[TASK OBJECTIVE]: All entries that follow are to be printed exactly as written.

(Stored data entries)
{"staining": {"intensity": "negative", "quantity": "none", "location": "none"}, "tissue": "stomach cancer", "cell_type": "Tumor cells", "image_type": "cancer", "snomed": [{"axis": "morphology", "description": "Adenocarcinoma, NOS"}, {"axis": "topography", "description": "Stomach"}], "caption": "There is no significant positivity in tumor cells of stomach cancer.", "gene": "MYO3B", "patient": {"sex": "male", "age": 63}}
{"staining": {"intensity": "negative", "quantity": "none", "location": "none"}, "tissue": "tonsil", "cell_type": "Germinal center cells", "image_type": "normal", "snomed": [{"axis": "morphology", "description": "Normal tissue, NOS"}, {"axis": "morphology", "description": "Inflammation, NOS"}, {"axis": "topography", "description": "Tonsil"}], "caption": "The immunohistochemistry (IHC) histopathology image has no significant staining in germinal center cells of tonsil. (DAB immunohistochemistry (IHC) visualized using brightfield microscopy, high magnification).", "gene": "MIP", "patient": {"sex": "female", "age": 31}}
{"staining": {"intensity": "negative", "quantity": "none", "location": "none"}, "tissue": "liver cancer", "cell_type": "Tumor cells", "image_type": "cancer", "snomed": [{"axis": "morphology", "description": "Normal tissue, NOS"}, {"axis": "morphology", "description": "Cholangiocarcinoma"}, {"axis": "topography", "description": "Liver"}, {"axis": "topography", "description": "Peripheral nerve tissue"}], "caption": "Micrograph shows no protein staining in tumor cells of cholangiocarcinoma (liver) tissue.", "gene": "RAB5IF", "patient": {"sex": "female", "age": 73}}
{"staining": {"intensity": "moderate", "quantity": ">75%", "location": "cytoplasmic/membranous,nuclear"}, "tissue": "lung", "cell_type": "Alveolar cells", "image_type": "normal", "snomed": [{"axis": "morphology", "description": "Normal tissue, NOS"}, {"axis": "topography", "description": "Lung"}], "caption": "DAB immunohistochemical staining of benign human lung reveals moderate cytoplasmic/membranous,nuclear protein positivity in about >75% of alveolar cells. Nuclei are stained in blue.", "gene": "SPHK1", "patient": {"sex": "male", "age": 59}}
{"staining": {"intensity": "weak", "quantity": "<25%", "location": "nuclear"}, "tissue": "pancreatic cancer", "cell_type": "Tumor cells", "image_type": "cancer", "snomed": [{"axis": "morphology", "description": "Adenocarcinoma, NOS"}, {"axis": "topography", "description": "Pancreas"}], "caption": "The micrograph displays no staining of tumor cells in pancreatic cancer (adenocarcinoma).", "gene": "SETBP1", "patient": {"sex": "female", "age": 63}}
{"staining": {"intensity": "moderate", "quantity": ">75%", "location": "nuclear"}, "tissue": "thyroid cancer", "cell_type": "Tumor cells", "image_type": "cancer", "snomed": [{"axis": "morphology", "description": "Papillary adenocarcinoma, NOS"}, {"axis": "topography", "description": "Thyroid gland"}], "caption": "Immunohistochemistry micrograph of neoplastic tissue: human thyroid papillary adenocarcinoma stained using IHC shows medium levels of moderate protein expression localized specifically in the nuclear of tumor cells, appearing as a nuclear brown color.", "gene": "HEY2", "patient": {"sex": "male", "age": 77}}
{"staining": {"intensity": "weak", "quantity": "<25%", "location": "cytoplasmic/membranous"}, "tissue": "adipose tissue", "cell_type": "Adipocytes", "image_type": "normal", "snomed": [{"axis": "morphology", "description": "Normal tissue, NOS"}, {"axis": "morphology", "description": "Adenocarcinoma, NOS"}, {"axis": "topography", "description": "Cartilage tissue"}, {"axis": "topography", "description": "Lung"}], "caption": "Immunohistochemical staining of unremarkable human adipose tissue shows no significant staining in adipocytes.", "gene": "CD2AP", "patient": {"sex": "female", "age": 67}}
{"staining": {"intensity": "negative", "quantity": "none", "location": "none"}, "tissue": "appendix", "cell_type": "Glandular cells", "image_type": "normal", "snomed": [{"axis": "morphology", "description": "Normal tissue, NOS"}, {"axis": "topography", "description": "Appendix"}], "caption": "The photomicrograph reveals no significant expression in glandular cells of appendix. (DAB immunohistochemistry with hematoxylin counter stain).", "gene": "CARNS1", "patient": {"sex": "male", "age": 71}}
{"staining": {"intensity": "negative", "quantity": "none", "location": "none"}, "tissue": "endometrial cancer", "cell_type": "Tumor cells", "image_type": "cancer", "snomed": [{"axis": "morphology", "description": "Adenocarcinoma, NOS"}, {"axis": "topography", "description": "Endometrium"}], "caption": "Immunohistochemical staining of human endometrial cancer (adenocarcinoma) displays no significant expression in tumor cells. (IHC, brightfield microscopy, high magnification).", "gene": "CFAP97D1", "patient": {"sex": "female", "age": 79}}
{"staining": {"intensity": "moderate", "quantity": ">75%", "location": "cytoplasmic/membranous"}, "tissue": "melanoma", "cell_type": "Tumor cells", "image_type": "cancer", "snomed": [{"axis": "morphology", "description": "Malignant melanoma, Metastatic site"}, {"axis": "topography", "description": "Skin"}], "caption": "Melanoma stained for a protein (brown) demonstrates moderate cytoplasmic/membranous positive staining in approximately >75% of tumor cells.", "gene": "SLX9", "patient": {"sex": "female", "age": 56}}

[RESULT OF THIS EXERCISE]:
{"staining": {"intensity": "negative", "quantity": "none", "location": "none"}, "tissue": "stomach cancer", "cell_type": "Tumor cells", "image_type": "cancer", "snomed": [{"axis": "morphology", "description": "Adenocarcinoma, NOS"}, {"axis": "topography", "description": "Stomach"}], "caption": "There is no significant positivity in tumor cells of stomach cancer.", "gene": "MYO3B", "patient": {"sex": "male", "age": 63}}
{"staining": {"intensity": "negative", "quantity": "none", "location": "none"}, "tissue": "tonsil", "cell_type": "Germinal center cells", "image_type": "normal", "snomed": [{"axis": "morphology", "description": "Normal tissue, NOS"}, {"axis": "morphology", "description": "Inflammation, NOS"}, {"axis": "topography", "description": "Tonsil"}], "caption": "The immunohistochemistry (IHC) histopathology image has no significant staining in germinal center cells of tonsil. (DAB immunohistochemistry (IHC) visualized using brightfield microscopy, high magnification).", "gene": "MIP", "patient": {"sex": "female", "age": 31}}
{"staining": {"intensity": "negative", "quantity": "none", "location": "none"}, "tissue": "liver cancer", "cell_type": "Tumor cells", "image_type": "cancer", "snomed": [{"axis": "morphology", "description": "Normal tissue, NOS"}, {"axis": "morphology", "description": "Cholangiocarcinoma"}, {"axis": "topography", "description": "Liver"}, {"axis": "topography", "description": "Peripheral nerve tissue"}], "caption": "Micrograph shows no protein staining in tumor cells of cholangiocarcinoma (liver) tissue.", "gene": "RAB5IF", "patient": {"sex": "female", "age": 73}}
{"staining": {"intensity": "moderate", "quantity": ">75%", "location": "cytoplasmic/membranous,nuclear"}, "tissue": "lung", "cell_type": "Alveolar cells", "image_type": "normal", "snomed": [{"axis": "morphology", "description": "Normal tissue, NOS"}, {"axis": "topography", "description": "Lung"}], "caption": "DAB immunohistochemical staining of benign human lung reveals moderate cytoplasmic/membranous,nuclear protein positivity in about >75% of alveolar cells. Nuclei are stained in blue.", "gene": "SPHK1", "patient": {"sex": "male", "age": 59}}
{"staining": {"intensity": "weak", "quantity": "<25%", "location": "nuclear"}, "tissue": "pancreatic cancer", "cell_type": "Tumor cells", "image_type": "cancer", "snomed": [{"axis": "morphology", "description": "Adenocarcinoma, NOS"}, {"axis": "topography", "description": "Pancreas"}], "caption": "The micrograph displays no staining of tumor cells in pancreatic cancer (adenocarcinoma).", "gene": "SETBP1", "patient": {"sex": "female", "age": 63}}
{"staining": {"intensity": "moderate", "quantity": ">75%", "location": "nuclear"}, "tissue": "thyroid cancer", "cell_type": "Tumor cells", "image_type": "cancer", "snomed": [{"axis": "morphology", "description": "Papillary adenocarcinoma, NOS"}, {"axis": "topography", "description": "Thyroid gland"}], "caption": "Immunohistochemistry micrograph of neoplastic tissue: human thyroid papillary adenocarcinoma stained using IHC shows medium levels of moderate protein expression localized specifically in the nuclear of tumor cells, appearing as a nuclear brown color.", "gene": "HEY2", "patient": {"sex": "male", "age": 77}}
{"staining": {"intensity": "weak", "quantity": "<25%", "location": "cytoplasmic/membranous"}, "tissue": "adipose tissue", "cell_type": "Adipocytes", "image_type": "normal", "snomed": [{"axis": "morphology", "description": "Normal tissue, NOS"}, {"axis": "morphology", "description": "Adenocarcinoma, NOS"}, {"axis": "topography", "description": "Cartilage tissue"}, {"axis": "topography", "description": "Lung"}], "caption": "Immunohistochemical staining of unremarkable human adipose tissue shows no significant staining in adipocytes.", "gene": "CD2AP", "patient": {"sex": "female", "age": 67}}
{"staining": {"intensity": "negative", "quantity": "none", "location": "none"}, "tissue": "appendix", "cell_type": "Glandular cells", "image_type": "normal", "snomed": [{"axis": "morphology", "description": "Normal tissue, NOS"}, {"axis": "topography", "description": "Appendix"}], "caption": "The photomicrograph reveals no significant expression in glandular cells of appendix. (DAB immunohistochemistry with hematoxylin counter stain).", "gene": "CARNS1", "patient": {"sex": "male", "age": 71}}
{"staining": {"intensity": "negative", "quantity": "none", "location": "none"}, "tissue": "endometrial cancer", "cell_type": "Tumor cells", "image_type": "cancer", "snomed": [{"axis": "morphology", "description": "Adenocarcinoma, NOS"}, {"axis": "topography", "description": "Endometrium"}], "caption": "Immunohistochemical staining of human endometrial cancer (adenocarcinoma) displays no significant expression in tumor cells. (IHC, brightfield microscopy, high magnification).", "gene": "CFAP97D1", "patient": {"sex": "female", "age": 79}}
{"staining": {"intensity": "moderate", "quantity": ">75%", "location": "cytoplasmic/membranous"}, "tissue": "melanoma", "cell_type": "Tumor cells", "image_type": "cancer", "snomed": [{"axis": "morphology", "description": "Malignant melanoma, Metastatic site"}, {"axis": "topography", "description": "Skin"}], "caption": "Melanoma stained for a protein (brown) demonstrates moderate cytoplasmic/membranous positive staining in approximately >75% of tumor cells.", "gene": "SLX9", "patient": {"sex": "female", "age": 56}}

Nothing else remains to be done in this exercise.